What are the dimensions of the portion of the cage the budgies are in currently?
What is the actual spacing between the bars?
What are the white things sticking down from the top of the cage in the last picture you posted?

:wave:








*


----------



## kcladyz (Apr 8, 2014)

I am not sure of the spacing of the bars. I am guessing 1/2 an inch. I do not have a ruler at home but they are climbing the bars without struggle. The things hanging down I think is the end tip of hantzies flight wings. They are oddly white in color even tho she is a yellow/green bird. its 30 inches long, 15 inches wide i believe. I am not sure of the height for I altered the intended size but it is taller than my last cage that was 20 inches tall. They are happy. They love the natural branches, my old cage could not fit them.


----------



## FaeryBee (May 9, 2011)

* Thanks for letting me know those are one of your other budgie's tail feathers sticking down in that picture. 
I couldn't figure that one out to save me. 

I found the dimensions for the L12 (Vision Bird Cage for Large Birds)

Your 1/2 cage set up is

29.5" L x 15" W x 18.25" H (8,075.625 cubic inches)
(If you had the top attached, the cage would be 36.5" H) (16,151.25 cubic inches)

Minimum size for 2 budgies-----30x18x18"
Volume = 9,720" cubic inches

Minimum size for 3 budgies-----32x18x20"
Volume = 11,520" cubic inches

Minimum size for 4 budgies-----34x18x25" 
Volume = 15,300" cubic inches

Minimum size for 5 budgies-----35x18x30"
Volume = 18,900" cubic inches

Minimum size for 6 budgies-----40x18x32"
Volume = 23,040" cubic inches

The spacing of the bars on this cage is .81"

Spacing between bars on a cage for a budgie should be no more than .5" as a budgie may try to stick his/her head through the opening and get it stuck. 

*


----------



## kcladyz (Apr 8, 2014)

I was wrong it was not hantzie but Queiksens wings, it could not be Hantzie for she was behind rainbow lol

I am watching them closely i am on vacation the next week and a half. they love the cage tho.
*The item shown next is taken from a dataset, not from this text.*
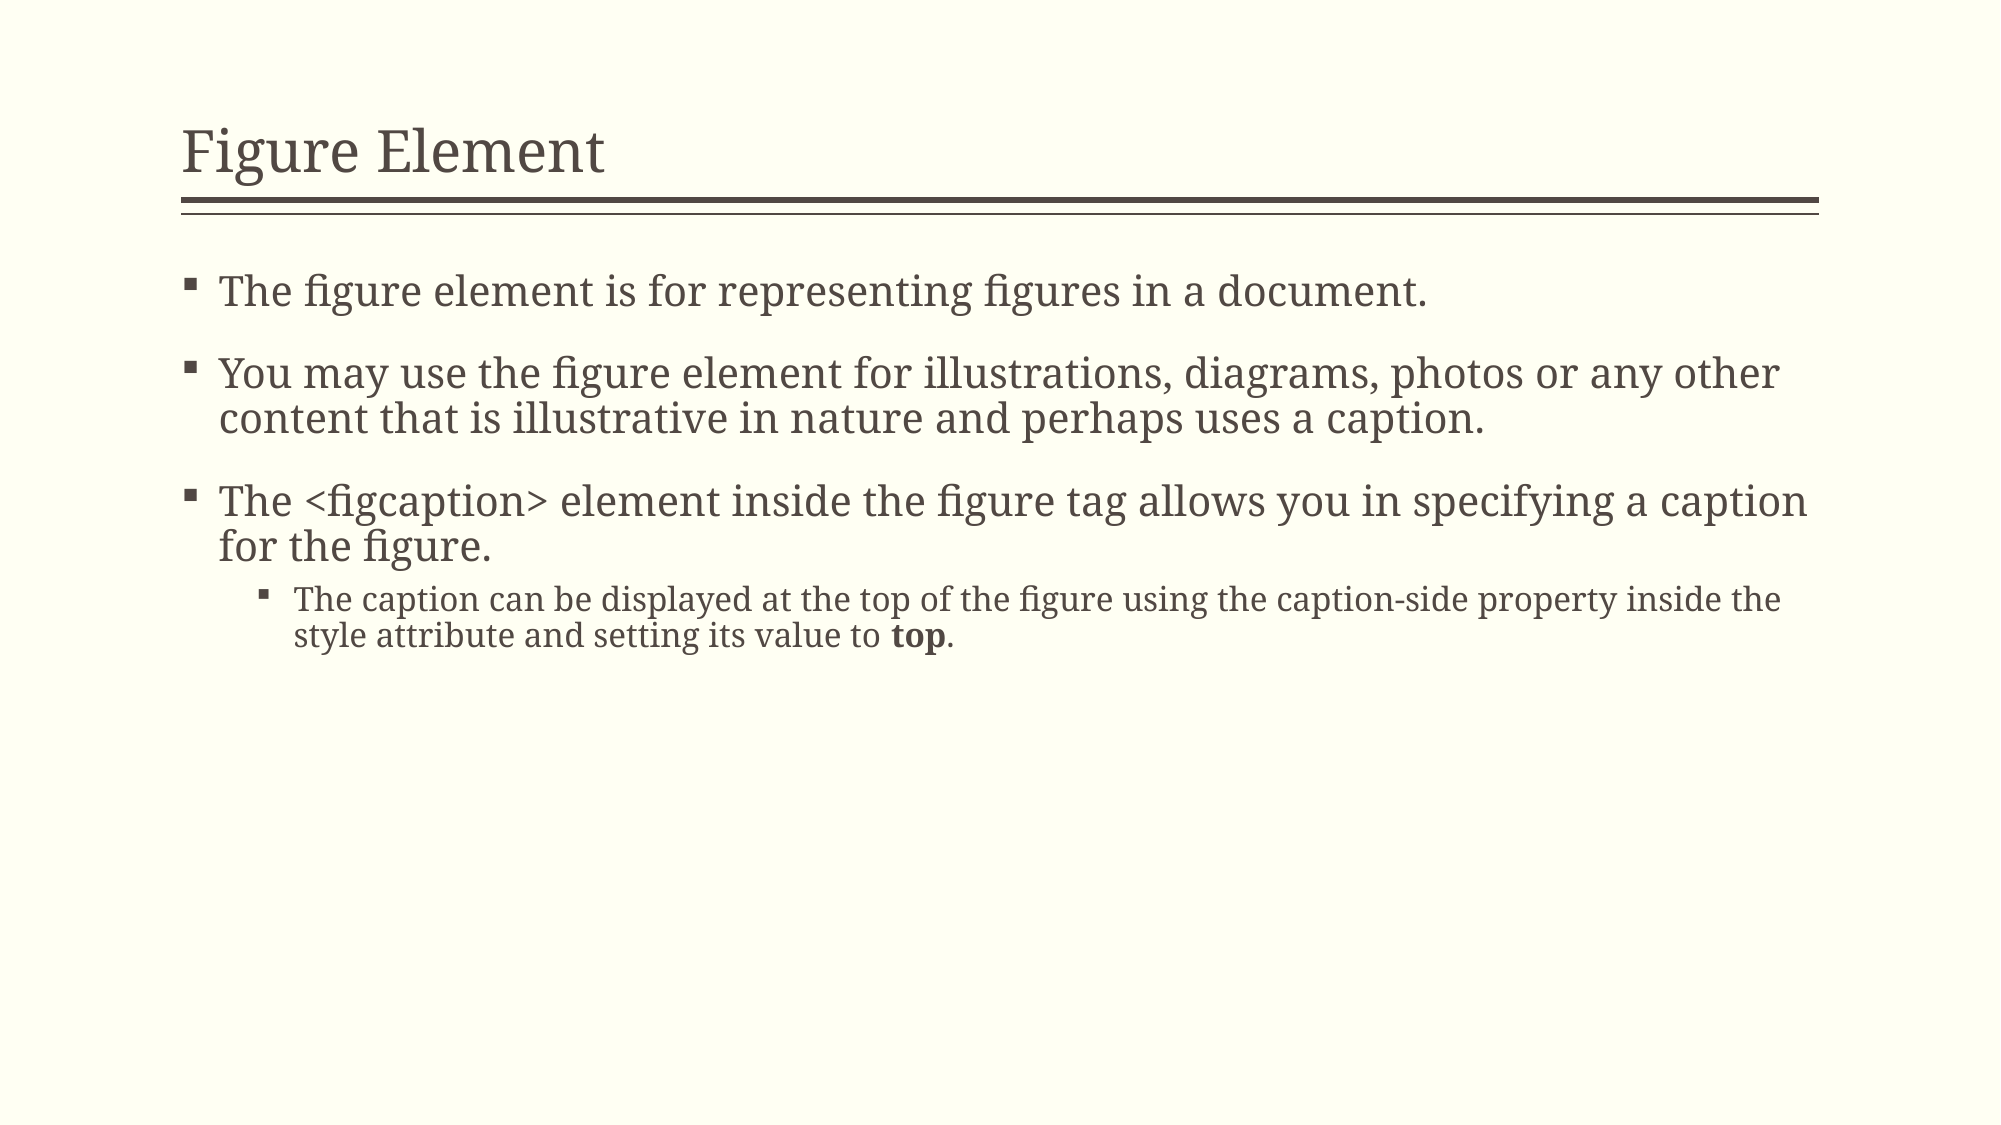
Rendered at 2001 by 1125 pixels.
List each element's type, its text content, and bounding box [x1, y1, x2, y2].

title Figure Element [181, 12, 1819, 193]
list The figure element is for representing figures in a document. You may use the figure element for illustrations, diagrams, photos or any other content that is illustrative in nature and perhaps uses a caption. The <figcaption> element inside the figure tag allows you in specifying a caption for the figure. The caption can be displayed at the top of the figure using the caption-side property inside the style attribute and setting its value to top. [181, 262, 1819, 1013]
I do not think i ever saw them this happy. Yes it is about 1 inch wider and 4 inches longer than the old cage. The old cage was so well put together I could not take it apart, cage got so filthy i was worried about them getting sick, you could not take out the grill. They were so cranky from being moved i had to buy them millit to bribe them lol

I found a store that specializes in birds and they had 5 had raised tame conures. all 5 came to me and were crawling all over me. I wish i had pictures.


----------



## FaeryBee (May 9, 2011)

*Heidi,

If you have 6 budgies, I'd recommend you consider the Prevue Hendrix F040 flight cage.

Amazon.com : Prevue Pet Products Wrought Iron Flight Cage with Stand F040 Black Bird Cage, 31-Inch by 20-1/2-Inch by 53-Inch : Birdcages : Pet Supplies

As I mentioned in my previous post in this thread, the recommended minimum size cage for 6 is:

Minimum size for 6 budgies-----40x18x32"
Volume = 23,040" cubic inches

Spacing between bars on a cage for a budgie should be no more than .5" *


----------



## kcladyz (Apr 8, 2014)

FaeryBee said:


> *Heidi,
> 
> If you have 6 budgies, I'd recommend you consider the Prevue Hendrix F040 flight cage.
> 
> ...


I will need to measure for sure but I think the height does not include the base. The base itself looks to be 5 or so inches


----------



## FaeryBee (May 9, 2011)

*In the online description of the cage measurements they would include the area within the base as part of the height. *


----------